Innovation rarely follows a straight line, and robust starting materials can make the difference between plodding progress and real breakthroughs. Pyridine, 2-chloro-5-fluoro-4-iodo-, with its triple threat of halogens on a proven heterocyclic scaffold, reflects the evolution of modern chemical synthesis. The ability to weather supply challenges, adapt protocols on the fly, and retain synthetic flexibility empowers research teams to move quickly from idea to proof-of-concept.

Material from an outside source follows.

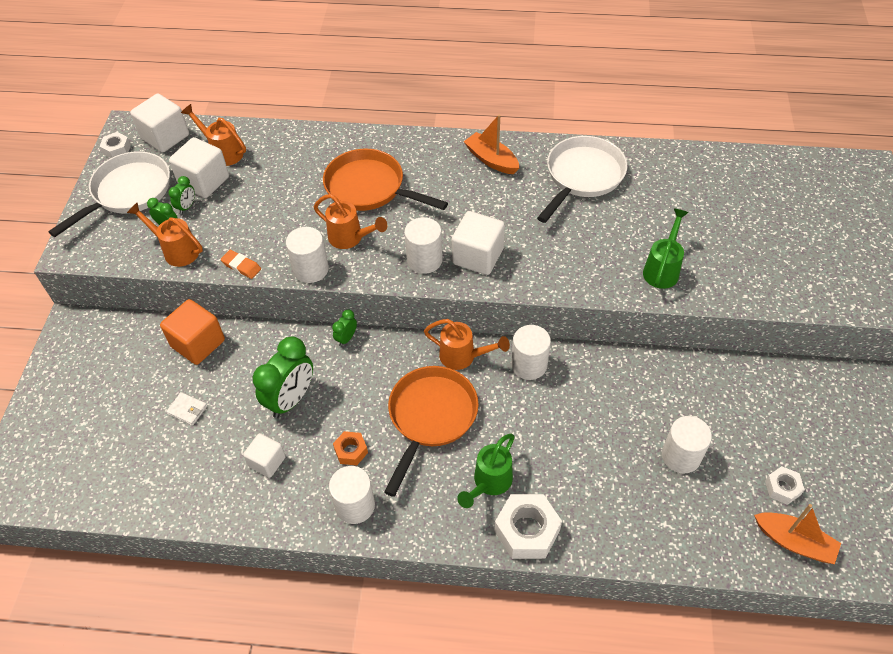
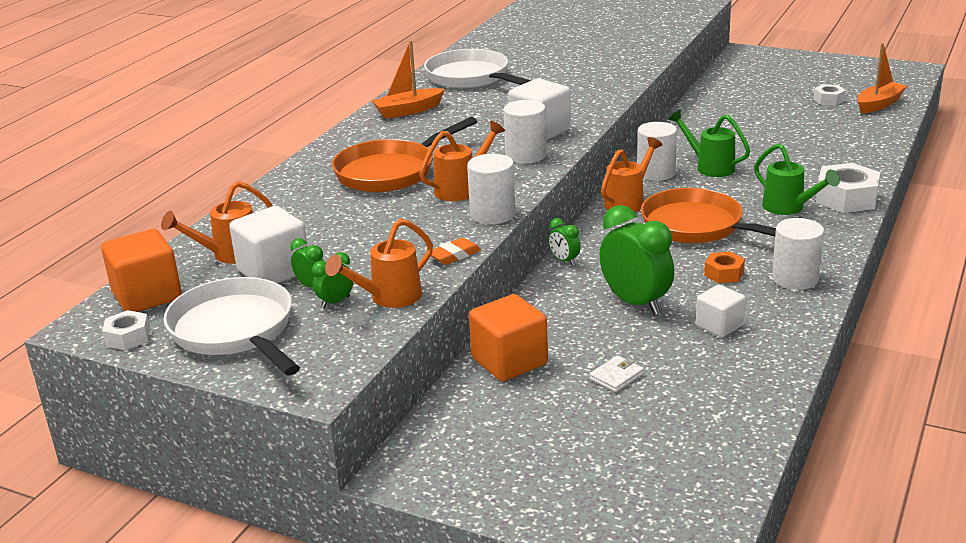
camera: 70 degrees left, 25 degrees down
(165, 137) = (147, 296): white cube -> orange cube
(662, 269) = (612, 65): green watering can -> green watering can (709, 167)
(681, 456) = (786, 128): white cylinder -> none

Looking at industry trends, there’s increasing adoption of such advanced intermediates—not just for their raw functionality, but for the way they can drive smarter and more sustainable chemistry. As regulations tighten, workflows change, and project pressures increase, teams want compounds that open doors rather than add hurdles. Drawing on years of trial, error, and rare wins, it becomes clear that reliable intermediates like this underpin lasting research success.
Those outside lab environments might underestimate what hangs on a single molecular framework. The difference between slow progress and swift advancement often comes down to the smallest details—where a halogen sits, how cleanly it reacts, or which functional group remains inert through a cascade of steps. With pyridine, 2-chloro-5-fluoro-4-iodo-, chemists get a structure designed to deliver competitive flexibility.
People with experience at the bench know the relief that comes from using an intermediate that just works—one that lets the project hit its deadlines, stay within budget, and keep up momentum. Years of chemical research have taught the value of choosing intermediates that unlock not just new compounds, but smarter ways of working. Whether the challenge comes in the form of medicinal chemistry, agrochemicals, or advanced materials, compounds like this offer real-world solutions to the evolving needs of scientific discovery.
Innovation in chemistry leans on constant advances at the level of basic materials. Pyridine, 2-chloro-5-fluoro-4-iodo-, with its time-tested scaffold and layered reactivity, showcases the progress of decades of synthetic achievement. The blend of practicality and strategic value makes it a staple for modern research. Departments and project teams embracing this level of control and flexibility stand better equipped to deliver not just the next big breakthrough, but a steady pipeline of meaningful results.